Haravgi gazetesi, İsrail Büyükelçisi Sammy Revel’in, Türkiye’nin Güney Kıbrıs’ın tek yanlı ilan ettiği “Münhasır Ekonomik Bölgesi” (MEB) içerisindeki “tahriklerini” kınadığını ve bu “tahrikler” nedeniyle İsrail’in herhangi bir askeri müdahalede bulunma durumu olmamasını temenni ettiğini yazdı.

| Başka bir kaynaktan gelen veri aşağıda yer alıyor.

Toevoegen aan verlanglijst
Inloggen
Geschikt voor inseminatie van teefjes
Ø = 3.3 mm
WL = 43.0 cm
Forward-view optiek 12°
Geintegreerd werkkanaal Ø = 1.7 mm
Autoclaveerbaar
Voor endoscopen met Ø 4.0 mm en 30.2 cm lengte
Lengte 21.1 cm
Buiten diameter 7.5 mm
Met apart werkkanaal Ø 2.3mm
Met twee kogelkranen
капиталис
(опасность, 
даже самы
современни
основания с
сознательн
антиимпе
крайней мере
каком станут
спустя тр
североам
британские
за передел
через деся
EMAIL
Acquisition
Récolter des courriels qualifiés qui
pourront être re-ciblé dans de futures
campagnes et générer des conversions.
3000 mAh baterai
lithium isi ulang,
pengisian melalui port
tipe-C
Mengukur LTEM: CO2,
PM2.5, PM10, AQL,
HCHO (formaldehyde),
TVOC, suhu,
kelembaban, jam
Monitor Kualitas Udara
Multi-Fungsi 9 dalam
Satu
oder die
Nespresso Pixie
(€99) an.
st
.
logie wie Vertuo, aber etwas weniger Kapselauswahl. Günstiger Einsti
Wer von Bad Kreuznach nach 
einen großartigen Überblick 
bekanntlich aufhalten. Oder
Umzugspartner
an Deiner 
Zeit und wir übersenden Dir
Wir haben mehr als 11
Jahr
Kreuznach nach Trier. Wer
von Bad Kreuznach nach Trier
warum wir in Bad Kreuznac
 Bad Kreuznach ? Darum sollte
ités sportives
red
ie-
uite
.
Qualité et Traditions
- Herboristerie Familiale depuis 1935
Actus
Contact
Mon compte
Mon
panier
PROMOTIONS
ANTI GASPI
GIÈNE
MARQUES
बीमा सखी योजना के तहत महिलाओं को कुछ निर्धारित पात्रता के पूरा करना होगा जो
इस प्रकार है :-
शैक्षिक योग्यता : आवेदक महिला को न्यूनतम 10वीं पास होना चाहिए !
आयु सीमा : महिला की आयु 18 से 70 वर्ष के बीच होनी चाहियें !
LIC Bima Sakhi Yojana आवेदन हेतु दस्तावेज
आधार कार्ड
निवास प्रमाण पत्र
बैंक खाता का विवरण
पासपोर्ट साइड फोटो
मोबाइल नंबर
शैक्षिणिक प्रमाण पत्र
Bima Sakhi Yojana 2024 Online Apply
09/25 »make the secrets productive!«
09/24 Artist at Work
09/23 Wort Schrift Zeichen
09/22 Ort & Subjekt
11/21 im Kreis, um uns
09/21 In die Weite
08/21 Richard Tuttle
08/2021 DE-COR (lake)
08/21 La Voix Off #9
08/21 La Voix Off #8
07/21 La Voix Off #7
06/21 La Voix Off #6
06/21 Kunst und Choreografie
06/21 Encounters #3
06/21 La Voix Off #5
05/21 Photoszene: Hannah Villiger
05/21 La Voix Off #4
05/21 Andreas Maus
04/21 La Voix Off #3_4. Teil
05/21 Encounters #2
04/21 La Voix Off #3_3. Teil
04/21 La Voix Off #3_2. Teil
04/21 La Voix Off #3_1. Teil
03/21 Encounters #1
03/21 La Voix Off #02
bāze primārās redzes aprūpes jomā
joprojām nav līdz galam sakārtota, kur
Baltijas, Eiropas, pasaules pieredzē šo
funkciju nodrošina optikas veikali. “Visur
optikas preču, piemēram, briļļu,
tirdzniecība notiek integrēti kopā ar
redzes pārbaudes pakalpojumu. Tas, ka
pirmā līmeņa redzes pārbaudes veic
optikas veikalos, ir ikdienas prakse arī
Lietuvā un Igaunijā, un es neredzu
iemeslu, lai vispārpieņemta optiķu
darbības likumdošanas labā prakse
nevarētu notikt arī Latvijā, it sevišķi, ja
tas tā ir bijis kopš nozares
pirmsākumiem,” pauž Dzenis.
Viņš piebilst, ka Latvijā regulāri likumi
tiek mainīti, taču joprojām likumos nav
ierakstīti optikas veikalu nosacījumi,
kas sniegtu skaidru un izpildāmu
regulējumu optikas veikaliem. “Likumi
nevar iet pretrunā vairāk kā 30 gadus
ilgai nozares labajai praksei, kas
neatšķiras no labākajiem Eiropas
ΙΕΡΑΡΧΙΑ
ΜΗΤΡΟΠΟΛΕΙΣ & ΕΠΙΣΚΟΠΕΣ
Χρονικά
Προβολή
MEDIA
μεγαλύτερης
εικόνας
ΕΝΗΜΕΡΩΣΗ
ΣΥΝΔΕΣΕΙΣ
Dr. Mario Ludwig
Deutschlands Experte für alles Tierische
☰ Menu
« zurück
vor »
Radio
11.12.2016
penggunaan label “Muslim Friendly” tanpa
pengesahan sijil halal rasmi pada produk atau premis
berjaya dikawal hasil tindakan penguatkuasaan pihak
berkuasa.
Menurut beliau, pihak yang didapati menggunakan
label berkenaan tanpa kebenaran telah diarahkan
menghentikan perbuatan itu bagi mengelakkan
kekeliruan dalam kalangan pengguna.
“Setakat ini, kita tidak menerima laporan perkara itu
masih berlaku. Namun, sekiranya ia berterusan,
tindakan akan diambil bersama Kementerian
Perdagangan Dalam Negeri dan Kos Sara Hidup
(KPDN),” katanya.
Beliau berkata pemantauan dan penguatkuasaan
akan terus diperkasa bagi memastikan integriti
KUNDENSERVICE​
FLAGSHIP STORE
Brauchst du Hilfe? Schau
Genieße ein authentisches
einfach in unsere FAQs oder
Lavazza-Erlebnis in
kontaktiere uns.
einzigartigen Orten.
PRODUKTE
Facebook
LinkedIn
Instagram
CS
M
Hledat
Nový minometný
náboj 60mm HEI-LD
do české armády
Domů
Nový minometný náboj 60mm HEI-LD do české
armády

Gazete, ABD Büyükelçisi Cathleen Doherty’nin, Kıbrıs’ın coğrafi konumunun hem avantaj hem tahrik olduğunu ifade ederek, Washington’un, Güney Kıbrıs’ın “MEB”inde sondaj yapma hakkını tanıdığını ve Türkiye’nin bu konudaki tavrının kabul edilemez olduğunu söylediğini kaydetti.
Habere göre Mısır Büyükelçisi Mai Taha Mohamed, ülkeler arasındaki ikili ve üçlü ilişkilere değinerek, enerjiyle ilgili, Güney Kıbrıs’tan Mısır’a gaz taşınmasının yolunu açacak devletler arası iş birliği anlaşmasına yakın olunduğunu belirtti.
Mohamed, Türkiye’nin Güney Kıbrıs’ın sözde “MEB”indeki faaliyetlerini kınadığını ve durumun, askeri müdahale gerektirecek hale gelmemesini ümit ettiğini; ancak gelirse de her türlü desteği sunmaya hazır olduğunu söyledi.
Yunanistan Büyükelçisi İlias Fotopulos ise, bölgede oluşturulan işbirlikleri aracılığıyla barış ve istikrar sağlanabileceğini; Kıbrıs sorununun “işgal ve istila sorunu” olduğunu ve Atina’nın, adada yeniden birleşme için destek vermeye devam edeceğini kaydetti.
Fotopulos, Jane Holl Lute’un atanmasının ardından, bu kez olumlu sonuç alınacağına inandıklarını, ancak Türkiye’nin de gereken iradeyi göstermesi gerektiğini dile getirdi.
Haberde, İngiliz Yüksek Komiser Vekili Ian Whiting’in de, konuşmasında Brexit’ten bahsederek, AB’nin Brexit’ten zarar görmemesi için ellerinden geleni yaptıklarını ifade ettiği belirtildi.
Whiting, ülkesinin Kıbrıs sorununun çözümünü desteklediğini söyledi ve Lute’un, momentum oluşturarak müzakerelerin yeniden başlamasını sağlamasını temenni etti.